Pearce reserved special thanks for his brother, who went with him to his physical therapy appointments every day, eight hours a day, for three and a half months as he began his rehabilitation; and for Burton, who custom-made a kid-sized board for him when he was just getting started and has stood behind him ever since. "Jake's just been such a big idol of mine for my entire life, and to have him up there with me this morning was really special," Pearce said.
Still, Pearce said his much-hyped afternoon ride at Breckenridge, where the Winter Dew Tour's Nike Open starts Thursday, was even more important to him. The "I Ride 4 Kevin" stickers that became iconic around snowboarding events in the days, weeks, months and years after Pearce's injury were replaced Tuesday by "Ride with Kevin" stickers, and some of his biggest supporters were among the posse of friends, Frends and fans following him on the mountain.
"Some of the people that I was most happy to be with were the team managers and the people I've worked with as my sponsors -- Burton, Volcom, Nike, Oakley, Amp Energy, Frends -- all these companies that have stuck there so close behind me this entire time and had my back, and not just bailed out because I wasn't able to snowboard," Pearce said. Even the simple act of putting his sponsors' stickers on his new board had him feeling stoked, he said.
For an injured professional athlete unable to snowboard for nearly two years, Pearce has managed to stay surprisingly involved in the sport, working as a commentator at recent events such as last weekend's U.S. Grand Prix at Copper Mountain. He'll be working the mic again this weekend as the Dew Tour competition gets into full swing. "I really wanted to stay connected, be with all my friends and stay involved in the sport, and that was really the best way for me to do it," Pearce said. "It just comes naturally to me. I know this sport so well, and it's easy for me to talk about it."
Pearce, who won the National Rehabilitation Hospital's Victory Award at its 25th anniversary gala Dec. 1 for his new role as a spokesman for traumatic brain injury rehabilitation, emphasized that a tremendous amount of effort went into making Tuesday's ride possible.
"It all came together perfectly. ... Without my recent eye surgery, I wouldn't even be able to look at you right now without glasses on, much less go snowboarding, and I spent a lot of time on my balance board trying to get my vision and my balance working together again," he said. "It's been tons of hard work to get to this point to be ready for this day, and it just feels so good to have it all pay off.

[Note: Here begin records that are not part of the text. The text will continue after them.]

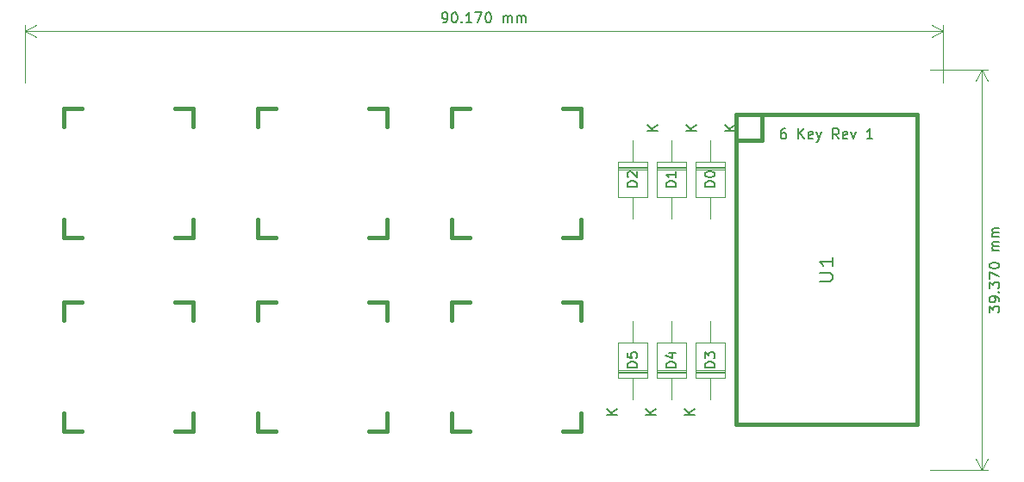
<source format=gbr>
G04 #@! TF.GenerationSoftware,KiCad,Pcbnew,(5.1.4)-1*
G04 #@! TF.CreationDate,2019-08-25T22:56:09+01:00*
G04 #@! TF.ProjectId,pcb,7063622e-6b69-4636-9164-5f7063625858,rev?*
G04 #@! TF.SameCoordinates,Original*
G04 #@! TF.FileFunction,Legend,Top*
G04 #@! TF.FilePolarity,Positive*
%FSLAX46Y46*%
G04 Gerber Fmt 4.6, Leading zero omitted, Abs format (unit mm)*
G04 Created by KiCad (PCBNEW (5.1.4)-1) date 2019-08-25 22:56:09*
%MOMM*%
%LPD*%
G04 APERTURE LIST*
%ADD10C,0.150000*%
%ADD11C,0.120000*%
%ADD12C,0.200000*%
%ADD13C,0.381000*%
%ADD14C,0.203200*%
G04 APERTURE END LIST*
D10*
X130262380Y-84835476D02*
X130262380Y-84216428D01*
X130643333Y-84549761D01*
X130643333Y-84406904D01*
X130690952Y-84311666D01*
X130738571Y-84264047D01*
X130833809Y-84216428D01*
X131071904Y-84216428D01*
X131167142Y-84264047D01*
X131214761Y-84311666D01*
X131262380Y-84406904D01*
X131262380Y-84692619D01*
X131214761Y-84787857D01*
X131167142Y-84835476D01*
X131262380Y-83740238D02*
X131262380Y-83549761D01*
X131214761Y-83454523D01*
X131167142Y-83406904D01*
X131024285Y-83311666D01*
X130833809Y-83264047D01*
X130452857Y-83264047D01*
X130357619Y-83311666D01*
X130310000Y-83359285D01*
X130262380Y-83454523D01*
X130262380Y-83645000D01*
X130310000Y-83740238D01*
X130357619Y-83787857D01*
X130452857Y-83835476D01*
X130690952Y-83835476D01*
X130786190Y-83787857D01*
X130833809Y-83740238D01*
X130881428Y-83645000D01*
X130881428Y-83454523D01*
X130833809Y-83359285D01*
X130786190Y-83311666D01*
X130690952Y-83264047D01*
X131167142Y-82835476D02*
X131214761Y-82787857D01*
X131262380Y-82835476D01*
X131214761Y-82883095D01*
X131167142Y-82835476D01*
X131262380Y-82835476D01*
X130262380Y-82454523D02*
X130262380Y-81835476D01*
X130643333Y-82168809D01*
X130643333Y-82025952D01*
X130690952Y-81930714D01*
X130738571Y-81883095D01*
X130833809Y-81835476D01*
X131071904Y-81835476D01*
X131167142Y-81883095D01*
X131214761Y-81930714D01*
X131262380Y-82025952D01*
X131262380Y-82311666D01*
X131214761Y-82406904D01*
X131167142Y-82454523D01*
X130262380Y-81502142D02*
X130262380Y-80835476D01*
X131262380Y-81264047D01*
X130262380Y-80264047D02*
X130262380Y-80168809D01*
X130310000Y-80073571D01*
X130357619Y-80025952D01*
X130452857Y-79978333D01*
X130643333Y-79930714D01*
X130881428Y-79930714D01*
X131071904Y-79978333D01*
X131167142Y-80025952D01*
X131214761Y-80073571D01*
X131262380Y-80168809D01*
X131262380Y-80264047D01*
X131214761Y-80359285D01*
X131167142Y-80406904D01*
X131071904Y-80454523D01*
X130881428Y-80502142D01*
X130643333Y-80502142D01*
X130452857Y-80454523D01*
X130357619Y-80406904D01*
X130310000Y-80359285D01*
X130262380Y-80264047D01*
X131262380Y-78740238D02*
X130595714Y-78740238D01*
X130690952Y-78740238D02*
X130643333Y-78692619D01*
X130595714Y-78597380D01*
X130595714Y-78454523D01*
X130643333Y-78359285D01*
X130738571Y-78311666D01*
X131262380Y-78311666D01*
X130738571Y-78311666D02*
X130643333Y-78264047D01*
X130595714Y-78168809D01*
X130595714Y-78025952D01*
X130643333Y-77930714D01*
X130738571Y-77883095D01*
X131262380Y-77883095D01*
X131262380Y-77406904D02*
X130595714Y-77406904D01*
X130690952Y-77406904D02*
X130643333Y-77359285D01*
X130595714Y-77264047D01*
X130595714Y-77121190D01*
X130643333Y-77025952D01*
X130738571Y-76978333D01*
X131262380Y-76978333D01*
X130738571Y-76978333D02*
X130643333Y-76930714D01*
X130595714Y-76835476D01*
X130595714Y-76692619D01*
X130643333Y-76597380D01*
X130738571Y-76549761D01*
X131262380Y-76549761D01*
D11*
X129540000Y-100330000D02*
X129540000Y-60960000D01*
X124460000Y-100330000D02*
X130126421Y-100330000D01*
X124460000Y-60960000D02*
X130126421Y-60960000D01*
X129540000Y-60960000D02*
X130126421Y-62086504D01*
X129540000Y-60960000D02*
X128953579Y-62086504D01*
X129540000Y-100330000D02*
X130126421Y-99203496D01*
X129540000Y-100330000D02*
X128953579Y-99203496D01*
D10*
X76597380Y-56332380D02*
X76787857Y-56332380D01*
X76883095Y-56284761D01*
X76930714Y-56237142D01*
X77025952Y-56094285D01*
X77073571Y-55903809D01*
X77073571Y-55522857D01*
X77025952Y-55427619D01*
X76978333Y-55380000D01*
X76883095Y-55332380D01*
X76692619Y-55332380D01*
X76597380Y-55380000D01*
X76549761Y-55427619D01*
X76502142Y-55522857D01*
X76502142Y-55760952D01*
X76549761Y-55856190D01*
X76597380Y-55903809D01*
X76692619Y-55951428D01*
X76883095Y-55951428D01*
X76978333Y-55903809D01*
X77025952Y-55856190D01*
X77073571Y-55760952D01*
X77692619Y-55332380D02*
X77787857Y-55332380D01*
X77883095Y-55380000D01*
X77930714Y-55427619D01*
X77978333Y-55522857D01*
X78025952Y-55713333D01*
X78025952Y-55951428D01*
X77978333Y-56141904D01*
X77930714Y-56237142D01*
X77883095Y-56284761D01*
X77787857Y-56332380D01*
X77692619Y-56332380D01*
X77597380Y-56284761D01*
X77549761Y-56237142D01*
X77502142Y-56141904D01*
X77454523Y-55951428D01*
X77454523Y-55713333D01*
X77502142Y-55522857D01*
X77549761Y-55427619D01*
X77597380Y-55380000D01*
X77692619Y-55332380D01*
X78454523Y-56237142D02*
X78502142Y-56284761D01*
X78454523Y-56332380D01*
X78406904Y-56284761D01*
X78454523Y-56237142D01*
X78454523Y-56332380D01*
X79454523Y-56332380D02*
X78883095Y-56332380D01*
X79168809Y-56332380D02*
X79168809Y-55332380D01*
X79073571Y-55475238D01*
X78978333Y-55570476D01*
X78883095Y-55618095D01*
X79787857Y-55332380D02*
X80454523Y-55332380D01*
X80025952Y-56332380D01*
X81025952Y-55332380D02*
X81121190Y-55332380D01*
X81216428Y-55380000D01*
X81264047Y-55427619D01*
X81311666Y-55522857D01*
X81359285Y-55713333D01*
X81359285Y-55951428D01*
X81311666Y-56141904D01*
X81264047Y-56237142D01*
X81216428Y-56284761D01*
X81121190Y-56332380D01*
X81025952Y-56332380D01*
X80930714Y-56284761D01*
X80883095Y-56237142D01*
X80835476Y-56141904D01*
X80787857Y-55951428D01*
X80787857Y-55713333D01*
X80835476Y-55522857D01*
X80883095Y-55427619D01*
X80930714Y-55380000D01*
X81025952Y-55332380D01*
X82549761Y-56332380D02*
X82549761Y-55665714D01*
X82549761Y-55760952D02*
X82597380Y-55713333D01*
X82692619Y-55665714D01*
X82835476Y-55665714D01*
X82930714Y-55713333D01*
X82978333Y-55808571D01*
X82978333Y-56332380D01*
X82978333Y-55808571D02*
X83025952Y-55713333D01*
X83121190Y-55665714D01*
X83264047Y-55665714D01*
X83359285Y-55713333D01*
X83406904Y-55808571D01*
X83406904Y-56332380D01*
X83883095Y-56332380D02*
X83883095Y-55665714D01*
X83883095Y-55760952D02*
X83930714Y-55713333D01*
X84025952Y-55665714D01*
X84168809Y-55665714D01*
X84264047Y-55713333D01*
X84311666Y-55808571D01*
X84311666Y-56332380D01*
X84311666Y-55808571D02*
X84359285Y-55713333D01*
X84454523Y-55665714D01*
X84597380Y-55665714D01*
X84692619Y-55713333D01*
X84740238Y-55808571D01*
X84740238Y-56332380D01*
D11*
X125730000Y-57150000D02*
X35560000Y-57150000D01*
X125730000Y-62230000D02*
X125730000Y-56563579D01*
X35560000Y-62230000D02*
X35560000Y-56563579D01*
X35560000Y-57150000D02*
X36686504Y-56563579D01*
X35560000Y-57150000D02*
X36686504Y-57736421D01*
X125730000Y-57150000D02*
X124603496Y-56563579D01*
X125730000Y-57150000D02*
X124603496Y-57736421D01*
D12*
X110252380Y-66762380D02*
X110061904Y-66762380D01*
X109966666Y-66810000D01*
X109919047Y-66857619D01*
X109823809Y-67000476D01*
X109776190Y-67190952D01*
X109776190Y-67571904D01*
X109823809Y-67667142D01*
X109871428Y-67714761D01*
X109966666Y-67762380D01*
X110157142Y-67762380D01*
X110252380Y-67714761D01*
X110300000Y-67667142D01*
X110347619Y-67571904D01*
X110347619Y-67333809D01*
X110300000Y-67238571D01*
X110252380Y-67190952D01*
X110157142Y-67143333D01*
X109966666Y-67143333D01*
X109871428Y-67190952D01*
X109823809Y-67238571D01*
X109776190Y-67333809D01*
X111538095Y-67762380D02*
X111538095Y-66762380D01*
X112109523Y-67762380D02*
X111680952Y-67190952D01*
X112109523Y-66762380D02*
X111538095Y-67333809D01*
X112919047Y-67714761D02*
X112823809Y-67762380D01*
X112633333Y-67762380D01*
X112538095Y-67714761D01*
X112490476Y-67619523D01*
X112490476Y-67238571D01*
X112538095Y-67143333D01*
X112633333Y-67095714D01*
X112823809Y-67095714D01*
X112919047Y-67143333D01*
X112966666Y-67238571D01*
X112966666Y-67333809D01*
X112490476Y-67429047D01*
X113300000Y-67095714D02*
X113538095Y-67762380D01*
X113776190Y-67095714D02*
X113538095Y-67762380D01*
X113442857Y-68000476D01*
X113395238Y-68048095D01*
X113300000Y-68095714D01*
X115490476Y-67762380D02*
X115157142Y-67286190D01*
X114919047Y-67762380D02*
X114919047Y-66762380D01*
X115300000Y-66762380D01*
X115395238Y-66810000D01*
X115442857Y-66857619D01*
X115490476Y-66952857D01*
X115490476Y-67095714D01*
X115442857Y-67190952D01*
X115395238Y-67238571D01*
X115300000Y-67286190D01*
X114919047Y-67286190D01*
X116300000Y-67714761D02*
X116204761Y-67762380D01*
X116014285Y-67762380D01*
X115919047Y-67714761D01*
X115871428Y-67619523D01*
X115871428Y-67238571D01*
X115919047Y-67143333D01*
X116014285Y-67095714D01*
X116204761Y-67095714D01*
X116300000Y-67143333D01*
X116347619Y-67238571D01*
X116347619Y-67333809D01*
X115871428Y-67429047D01*
X116680952Y-67095714D02*
X116919047Y-67762380D01*
X117157142Y-67095714D01*
X118823809Y-67762380D02*
X118252380Y-67762380D01*
X118538095Y-67762380D02*
X118538095Y-66762380D01*
X118442857Y-66905238D01*
X118347619Y-67000476D01*
X118252380Y-67048095D01*
D11*
X104290000Y-70035000D02*
X101450000Y-70035000D01*
X101450000Y-70035000D02*
X101450000Y-73475000D01*
X101450000Y-73475000D02*
X104290000Y-73475000D01*
X104290000Y-73475000D02*
X104290000Y-70035000D01*
X102870000Y-67915000D02*
X102870000Y-70035000D01*
X102870000Y-75595000D02*
X102870000Y-73475000D01*
X104290000Y-70635000D02*
X101450000Y-70635000D01*
X104290000Y-70755000D02*
X101450000Y-70755000D01*
X104290000Y-70515000D02*
X101450000Y-70515000D01*
X100480000Y-70515000D02*
X97640000Y-70515000D01*
X100480000Y-70755000D02*
X97640000Y-70755000D01*
X100480000Y-70635000D02*
X97640000Y-70635000D01*
X99060000Y-75595000D02*
X99060000Y-73475000D01*
X99060000Y-67915000D02*
X99060000Y-70035000D01*
X100480000Y-73475000D02*
X100480000Y-70035000D01*
X97640000Y-73475000D02*
X100480000Y-73475000D01*
X97640000Y-70035000D02*
X97640000Y-73475000D01*
X100480000Y-70035000D02*
X97640000Y-70035000D01*
X96670000Y-70035000D02*
X93830000Y-70035000D01*
X93830000Y-70035000D02*
X93830000Y-73475000D01*
X93830000Y-73475000D02*
X96670000Y-73475000D01*
X96670000Y-73475000D02*
X96670000Y-70035000D01*
X95250000Y-67915000D02*
X95250000Y-70035000D01*
X95250000Y-75595000D02*
X95250000Y-73475000D01*
X96670000Y-70635000D02*
X93830000Y-70635000D01*
X96670000Y-70755000D02*
X93830000Y-70755000D01*
X96670000Y-70515000D02*
X93830000Y-70515000D01*
X101450000Y-91255000D02*
X104290000Y-91255000D01*
X104290000Y-91255000D02*
X104290000Y-87815000D01*
X104290000Y-87815000D02*
X101450000Y-87815000D01*
X101450000Y-87815000D02*
X101450000Y-91255000D01*
X102870000Y-93375000D02*
X102870000Y-91255000D01*
X102870000Y-85695000D02*
X102870000Y-87815000D01*
X101450000Y-90655000D02*
X104290000Y-90655000D01*
X101450000Y-90535000D02*
X104290000Y-90535000D01*
X101450000Y-90775000D02*
X104290000Y-90775000D01*
X97640000Y-90775000D02*
X100480000Y-90775000D01*
X97640000Y-90535000D02*
X100480000Y-90535000D01*
X97640000Y-90655000D02*
X100480000Y-90655000D01*
X99060000Y-85695000D02*
X99060000Y-87815000D01*
X99060000Y-93375000D02*
X99060000Y-91255000D01*
X97640000Y-87815000D02*
X97640000Y-91255000D01*
X100480000Y-87815000D02*
X97640000Y-87815000D01*
X100480000Y-91255000D02*
X100480000Y-87815000D01*
X97640000Y-91255000D02*
X100480000Y-91255000D01*
X93830000Y-90775000D02*
X96670000Y-90775000D01*
X93830000Y-90535000D02*
X96670000Y-90535000D01*
X93830000Y-90655000D02*
X96670000Y-90655000D01*
X95250000Y-85695000D02*
X95250000Y-87815000D01*
X95250000Y-93375000D02*
X95250000Y-91255000D01*
X93830000Y-87815000D02*
X93830000Y-91255000D01*
X96670000Y-87815000D02*
X93830000Y-87815000D01*
X96670000Y-91255000D02*
X96670000Y-87815000D01*
X93830000Y-91255000D02*
X96670000Y-91255000D01*
D13*
X123190000Y-65405000D02*
X105410000Y-65405000D01*
X105410000Y-65405000D02*
X105410000Y-95885000D01*
X105410000Y-95885000D02*
X123190000Y-95885000D01*
X123190000Y-95885000D02*
X123190000Y-65405000D01*
X107950000Y-65405000D02*
X107950000Y-67945000D01*
X107950000Y-67945000D02*
X105410000Y-67945000D01*
X39370000Y-66548000D02*
X39370000Y-64770000D01*
X39370000Y-77470000D02*
X39370000Y-75692000D01*
X41148000Y-77470000D02*
X39370000Y-77470000D01*
X52070000Y-77470000D02*
X50292000Y-77470000D01*
X52070000Y-75692000D02*
X52070000Y-77470000D01*
X52070000Y-64770000D02*
X52070000Y-66548000D01*
X50292000Y-64770000D02*
X52070000Y-64770000D01*
X39370000Y-64770000D02*
X41148000Y-64770000D01*
X58420000Y-64770000D02*
X60198000Y-64770000D01*
X69342000Y-64770000D02*
X71120000Y-64770000D01*
X71120000Y-64770000D02*
X71120000Y-66548000D01*
X71120000Y-75692000D02*
X71120000Y-77470000D01*
X71120000Y-77470000D02*
X69342000Y-77470000D01*
X60198000Y-77470000D02*
X58420000Y-77470000D01*
X58420000Y-77470000D02*
X58420000Y-75692000D01*
X58420000Y-66548000D02*
X58420000Y-64770000D01*
X77470000Y-66548000D02*
X77470000Y-64770000D01*
X77470000Y-77470000D02*
X77470000Y-75692000D01*
X79248000Y-77470000D02*
X77470000Y-77470000D01*
X90170000Y-77470000D02*
X88392000Y-77470000D01*
X90170000Y-75692000D02*
X90170000Y-77470000D01*
X90170000Y-64770000D02*
X90170000Y-66548000D01*
X88392000Y-64770000D02*
X90170000Y-64770000D01*
X77470000Y-64770000D02*
X79248000Y-64770000D01*
X39370000Y-83820000D02*
X41148000Y-83820000D01*
X50292000Y-83820000D02*
X52070000Y-83820000D01*
X52070000Y-83820000D02*
X52070000Y-85598000D01*
X52070000Y-94742000D02*
X52070000Y-96520000D01*
X52070000Y-96520000D02*
X50292000Y-96520000D01*
X41148000Y-96520000D02*
X39370000Y-96520000D01*
X39370000Y-96520000D02*
X39370000Y-94742000D01*
X39370000Y-85598000D02*
X39370000Y-83820000D01*
X58420000Y-83820000D02*
X60198000Y-83820000D01*
X69342000Y-83820000D02*
X71120000Y-83820000D01*
X71120000Y-83820000D02*
X71120000Y-85598000D01*
X71120000Y-94742000D02*
X71120000Y-96520000D01*
X71120000Y-96520000D02*
X69342000Y-96520000D01*
X60198000Y-96520000D02*
X58420000Y-96520000D01*
X58420000Y-96520000D02*
X58420000Y-94742000D01*
X58420000Y-85598000D02*
X58420000Y-83820000D01*
X77470000Y-85598000D02*
X77470000Y-83820000D01*
X77470000Y-96520000D02*
X77470000Y-94742000D01*
X79248000Y-96520000D02*
X77470000Y-96520000D01*
X90170000Y-96520000D02*
X88392000Y-96520000D01*
X90170000Y-94742000D02*
X90170000Y-96520000D01*
X90170000Y-83820000D02*
X90170000Y-85598000D01*
X88392000Y-83820000D02*
X90170000Y-83820000D01*
X77470000Y-83820000D02*
X79248000Y-83820000D01*
D10*
X103322380Y-72493095D02*
X102322380Y-72493095D01*
X102322380Y-72255000D01*
X102370000Y-72112142D01*
X102465238Y-72016904D01*
X102560476Y-71969285D01*
X102750952Y-71921666D01*
X102893809Y-71921666D01*
X103084285Y-71969285D01*
X103179523Y-72016904D01*
X103274761Y-72112142D01*
X103322380Y-72255000D01*
X103322380Y-72493095D01*
X102322380Y-71302619D02*
X102322380Y-71207380D01*
X102370000Y-71112142D01*
X102417619Y-71064523D01*
X102512857Y-71016904D01*
X102703333Y-70969285D01*
X102941428Y-70969285D01*
X103131904Y-71016904D01*
X103227142Y-71064523D01*
X103274761Y-71112142D01*
X103322380Y-71207380D01*
X103322380Y-71302619D01*
X103274761Y-71397857D01*
X103227142Y-71445476D01*
X103131904Y-71493095D01*
X102941428Y-71540714D01*
X102703333Y-71540714D01*
X102512857Y-71493095D01*
X102417619Y-71445476D01*
X102370000Y-71397857D01*
X102322380Y-71302619D01*
X105322380Y-66936904D02*
X104322380Y-66936904D01*
X105322380Y-66365476D02*
X104750952Y-66794047D01*
X104322380Y-66365476D02*
X104893809Y-66936904D01*
X99512380Y-72493095D02*
X98512380Y-72493095D01*
X98512380Y-72255000D01*
X98560000Y-72112142D01*
X98655238Y-72016904D01*
X98750476Y-71969285D01*
X98940952Y-71921666D01*
X99083809Y-71921666D01*
X99274285Y-71969285D01*
X99369523Y-72016904D01*
X99464761Y-72112142D01*
X99512380Y-72255000D01*
X99512380Y-72493095D01*
X99512380Y-70969285D02*
X99512380Y-71540714D01*
X99512380Y-71255000D02*
X98512380Y-71255000D01*
X98655238Y-71350238D01*
X98750476Y-71445476D01*
X98798095Y-71540714D01*
X101512380Y-66936904D02*
X100512380Y-66936904D01*
X101512380Y-66365476D02*
X100940952Y-66794047D01*
X100512380Y-66365476D02*
X101083809Y-66936904D01*
X95702380Y-72493095D02*
X94702380Y-72493095D01*
X94702380Y-72255000D01*
X94750000Y-72112142D01*
X94845238Y-72016904D01*
X94940476Y-71969285D01*
X95130952Y-71921666D01*
X95273809Y-71921666D01*
X95464285Y-71969285D01*
X95559523Y-72016904D01*
X95654761Y-72112142D01*
X95702380Y-72255000D01*
X95702380Y-72493095D01*
X94797619Y-71540714D02*
X94750000Y-71493095D01*
X94702380Y-71397857D01*
X94702380Y-71159761D01*
X94750000Y-71064523D01*
X94797619Y-71016904D01*
X94892857Y-70969285D01*
X94988095Y-70969285D01*
X95130952Y-71016904D01*
X95702380Y-71588333D01*
X95702380Y-70969285D01*
X97702380Y-66936904D02*
X96702380Y-66936904D01*
X97702380Y-66365476D02*
X97130952Y-66794047D01*
X96702380Y-66365476D02*
X97273809Y-66936904D01*
X103322380Y-90273095D02*
X102322380Y-90273095D01*
X102322380Y-90035000D01*
X102370000Y-89892142D01*
X102465238Y-89796904D01*
X102560476Y-89749285D01*
X102750952Y-89701666D01*
X102893809Y-89701666D01*
X103084285Y-89749285D01*
X103179523Y-89796904D01*
X103274761Y-89892142D01*
X103322380Y-90035000D01*
X103322380Y-90273095D01*
X102322380Y-89368333D02*
X102322380Y-88749285D01*
X102703333Y-89082619D01*
X102703333Y-88939761D01*
X102750952Y-88844523D01*
X102798571Y-88796904D01*
X102893809Y-88749285D01*
X103131904Y-88749285D01*
X103227142Y-88796904D01*
X103274761Y-88844523D01*
X103322380Y-88939761D01*
X103322380Y-89225476D01*
X103274761Y-89320714D01*
X103227142Y-89368333D01*
X101322380Y-94876904D02*
X100322380Y-94876904D01*
X101322380Y-94305476D02*
X100750952Y-94734047D01*
X100322380Y-94305476D02*
X100893809Y-94876904D01*
X99512380Y-90273095D02*
X98512380Y-90273095D01*
X98512380Y-90035000D01*
X98560000Y-89892142D01*
X98655238Y-89796904D01*
X98750476Y-89749285D01*
X98940952Y-89701666D01*
X99083809Y-89701666D01*
X99274285Y-89749285D01*
X99369523Y-89796904D01*
X99464761Y-89892142D01*
X99512380Y-90035000D01*
X99512380Y-90273095D01*
X98845714Y-88844523D02*
X99512380Y-88844523D01*
X98464761Y-89082619D02*
X99179047Y-89320714D01*
X99179047Y-88701666D01*
X97512380Y-94876904D02*
X96512380Y-94876904D01*
X97512380Y-94305476D02*
X96940952Y-94734047D01*
X96512380Y-94305476D02*
X97083809Y-94876904D01*
X95702380Y-90273095D02*
X94702380Y-90273095D01*
X94702380Y-90035000D01*
X94750000Y-89892142D01*
X94845238Y-89796904D01*
X94940476Y-89749285D01*
X95130952Y-89701666D01*
X95273809Y-89701666D01*
X95464285Y-89749285D01*
X95559523Y-89796904D01*
X95654761Y-89892142D01*
X95702380Y-90035000D01*
X95702380Y-90273095D01*
X94702380Y-88796904D02*
X94702380Y-89273095D01*
X95178571Y-89320714D01*
X95130952Y-89273095D01*
X95083333Y-89177857D01*
X95083333Y-88939761D01*
X95130952Y-88844523D01*
X95178571Y-88796904D01*
X95273809Y-88749285D01*
X95511904Y-88749285D01*
X95607142Y-88796904D01*
X95654761Y-88844523D01*
X95702380Y-88939761D01*
X95702380Y-89177857D01*
X95654761Y-89273095D01*
X95607142Y-89320714D01*
X93702380Y-94876904D02*
X92702380Y-94876904D01*
X93702380Y-94305476D02*
X93130952Y-94734047D01*
X92702380Y-94305476D02*
X93273809Y-94876904D01*
D14*
X113604523Y-81806142D02*
X114632619Y-81806142D01*
X114753571Y-81733571D01*
X114814047Y-81661000D01*
X114874523Y-81515857D01*
X114874523Y-81225571D01*
X114814047Y-81080428D01*
X114753571Y-81007857D01*
X114632619Y-80935285D01*
X113604523Y-80935285D01*
X114874523Y-79411285D02*
X114874523Y-80282142D01*
X114874523Y-79846714D02*
X113604523Y-79846714D01*
X113785952Y-79991857D01*
X113906904Y-80137000D01*
X113967380Y-80282142D01*
M02*

</source>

Today I reached my goal."
Pearce said his injury and the intense recovery process have taught him more than he ever hoped to know about traumatic brain injuries. "I think the most important thing that I can share with folks about traumatic brain injuries is that your brain never stops healing," he said. "You can heal as much as you want as long as you keep your mind to it and work hard. I think it's really hard for a lot of kids because they think they're in such bad shape that they just give up, and that's been the most important lesson for me: It's hard and it takes a lot of work but you can heal."
The injury also has forced him to reconsider and redefine what it means to be a snowboarder, and to hear him tell it, that hasn't necessarily been a bad thing.
"That's still a pretty big question I have," Pearce said. "Snowboarding to me is not all about competitions, and it never was. There's this whole other part of snowboarding that is more about getting out in the powder, cruising around and having fun, and that's really where I plan on taking my snowboarding next: to the backcountry. I'm not going to go dropping 50-foot cliffs or anything; I'm just going to cruise around and have fun."
In the meantime, he's happy to be living in the moment, and he's well aware that the helmet he was wearing when he crashed in the halfpipe in Park City saved his life. For now he's thrilled to be soaking up the simplest sensations of snowboarding. "It was so cool just to be able to strap into my board, get on the lift and be able to ride down the hill," Pearce said. "I know this so well, and I'm finally back."